Saint Alphonsus Liguori

Born: 1696

Died: 1787

Feast Day: 1st August

Patron Saint: Arthritis, Confessors, Moralists

Shrine: Basilica Sanctuary of St. Alphonsus di Liguori, 1, Pagani, Salerno, Italy

Writings: Moral Theology, Glories of Mary, Visits to the Blessed Sacrament – and many more

Canonised: 1839

Saint Alphonsus was born in 1696, near Naples as the eldest (of seven) son to Joseph, a Naval Captain of the Royal Galleys and Anna Knight.  His father was keen for him to get a good education and therefore was he taught by private tutors. He was a very bright student, and his father was strict and kept a watchful eye over him, which included making him practise the harpsichord for 3 hours a day, becoming a virtuoso by the age of thirteen.  For enjoyment he was an equestrian, card player and fencer.

Starting his law studies at the young age of 13, he obtained his doctorate as a lawyer and started practising at 19. It is said he won every case until 8 years later, when he missed a small detail, at which time he gave up law. Joseph tried to arrange a marriage for his son which he resisted.  Alphonsus enjoyed opera but more the music than the acting, often removing his glasses during the performance so that he could listen rather than watch.  During Lent of 1722, he went on a retreat with the Vincentians and by Lent 1723 he decided that he would not marry and listen to the voice of God, that was saying “Leave the World and give yourself to me”.

At the church of Our Lady of Mercy, he asked to become part of the Oratory priests, even though his father tried to persuade him otherwise.  He began to study theology and was ordained around the age of 30.  He soon became a sought-after preacher and confessor, with his simple style that was easy for the rich and poor to understand.

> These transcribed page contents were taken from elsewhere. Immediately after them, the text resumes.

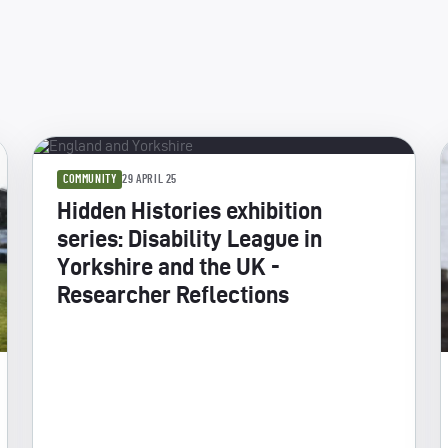
COMMUNITY
29 APRIL 25
Hidden Histories exhibition
series: Disability League in
Yorkshire and the UK -
Researcher Reflections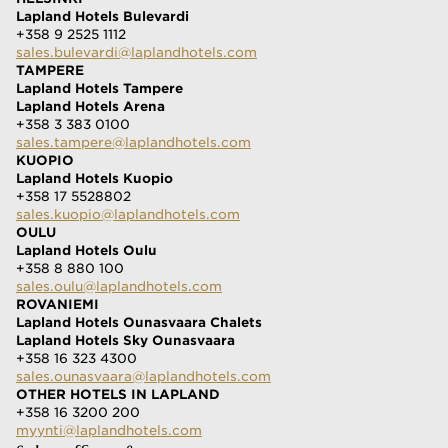
Lapland Hotels Bulevardi
+358 9 2525 1112
sales.bulevardi@laplandhotels.com
TAMPERE
Lapland Hotels Tampere
Lapland Hotels Arena
+358 3 383 0100
sales.tampere@laplandhotels.com
KUOPIO
Lapland Hotels Kuopio
+358 17 5528802
sales.kuopio@laplandhotels.com
OULU
Lapland Hotels Oulu
+358 8 880 100
sales.oulu@laplandhotels.com
ROVANIEMI
Lapland Hotels Ounasvaara Chalets
Lapland Hotels Sky Ounasvaara
+358 16 323 4300
sales.ounasvaara@laplandhotels.com
OTHER HOTELS IN LAPLAND
+358 16 3200 200
myynti@laplandhotels.com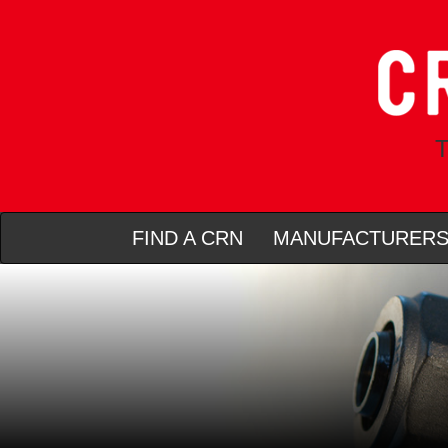
T
FIND A CRN
MANUFACTURER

He was the Founder of the Redemptorists Order in 1732 in Scala, a preaching order, this was not without its trials.  His book Moral Theology was published in 1748.  At 66 he was made bishop and immediately instituted reform of his diocese. He retired in 1775. At 71 Alphonsus suffered with severe rheumatic pains which left an incurable bend in his neck, so bad that, at one point his chin caused a raw wound on his chest. He suffered a final 18 months of fears, temptations and dark nights interspersed with ecstasies and died in 1787.